Calling ^ a modifier is a bit of a misnomer. The (?^...) construction was introduced in Perl 5.13.6, to prevent the inheritance of modifiers. The documentation calls the caret a shorthand equivalent for d-imsx, and that it the way this class handles it.

For example, given PPIx::Regexp::Token::Modifier $elem representing regular expression fragment (?^i), $elem->asserts( 'd' ) would return true, since in the absence of an explicit l or u this class considers the ^ to explicitly assert d.

The caret handling is complicated by the fact that the 'n' modifier was introduced in 5.21.8, at which point the caret became equivalent to d-imnsx. I did not feel I could unconditionally add the -n to the expansion of the caret, because that would produce confusing output from methods like explain(). Nor could I make it conditional on the minimum perl version, because that information is not available early enough in the parse. What I did was to expand the caret into d-imnsx if and only if 'n' was in effect at some point in the scope in which the modifier was parsed.

Continuing the above example, $elem->asserts( 'n' ) and $elem->modifier_asserted( 'n' ) would both return false, but $elem->negates( 'n' ) would return true if and only if the /m modifier has been asserted somewhere before and in-scope from this token. The modifier_asserted( 'n' ) method is inherited from PPIx::Regexp::Element.

METHODS

This class provides the following public methods. Methods not documented here are private, and unsupported in the sense that the author reserves the right to change or remove them without notice.

asserts

$token->asserts( 'i' ) and print "token asserts i";
foreach ( $token->asserts() ) { print "token asserts $_\n" }

This method returns true if the token explicitly asserts the given modifier. The example would return true for the modifier in (?i:foo), but false for (?-i:foo).
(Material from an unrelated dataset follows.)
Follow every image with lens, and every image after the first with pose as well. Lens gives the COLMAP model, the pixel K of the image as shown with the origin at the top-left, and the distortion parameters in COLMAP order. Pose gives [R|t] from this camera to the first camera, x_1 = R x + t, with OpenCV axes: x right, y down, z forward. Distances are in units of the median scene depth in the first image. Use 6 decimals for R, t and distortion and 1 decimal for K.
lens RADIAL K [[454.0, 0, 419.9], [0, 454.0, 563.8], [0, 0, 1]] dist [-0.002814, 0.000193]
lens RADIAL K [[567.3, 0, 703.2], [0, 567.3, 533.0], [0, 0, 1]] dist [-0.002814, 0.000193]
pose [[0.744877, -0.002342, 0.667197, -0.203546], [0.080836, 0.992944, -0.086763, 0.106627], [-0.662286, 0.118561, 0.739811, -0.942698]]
Starting with version 0.036_01, if the argument is a single-character modifier followed by an asterisk (intended as a wild card character), the return is the number of times that modifier appears. In this case an exception will be thrown if you specify a multi-character modifier (e.g. 'ee*').

If called without an argument, or with an undef argument, all modifiers explicitly asserted by this token are returned.

match_semantics

my $sem = $token->match_semantics();
defined $sem or $sem = 'undefined';
print "This token has $sem match semantics\n";

This method returns the match semantics asserted by the token, as one of the strings 'a', 'aa', 'd', 'l', or 'u'. If no explicit match semantics are asserted, this method returns undef.

modifiers

my %mods = $token->modifiers();

Returns all modifiers asserted or negated by this token, and the values set (true for asserted, false for negated). If called in scalar context, returns a reference to a hash containing the values.

negates

$token->negates( 'i' ) and print "token negates i\n";
foreach ( $token->negates() ) { print "token negates $_\n" }

This method returns true if the token explicitly negates the given modifier. The example would return true for the modifier in (?-i:foo), but false for (?i:foo).

If called without an argument, or with an undef argument, all modifiers explicitly negated by this token are returned.

SUPPORT

Support is by the author. Please file bug reports at https://rt.cpan.org/Public/Dist/Display.html?Name=PPIx-Regexp, https://github.com/trwyant/perl-PPIx-Regexp/issues, or in electronic mail to the author.

AUTHOR

Thomas R. Wyant, III wyant at cpan dot org

COPYRIGHT AND LICENSE

Copyright (C) 2009-2023 by Thomas R. Wyant, III

This program is free software; you can redistribute it and/or modify it under the same terms as Perl 5.10.0. For more details, see the full text of the licenses in the directory LICENSES.

This program is distributed in the hope that it will be useful, but without any warranty; without even the implied warranty of merchantability or fitness for a particular purpose.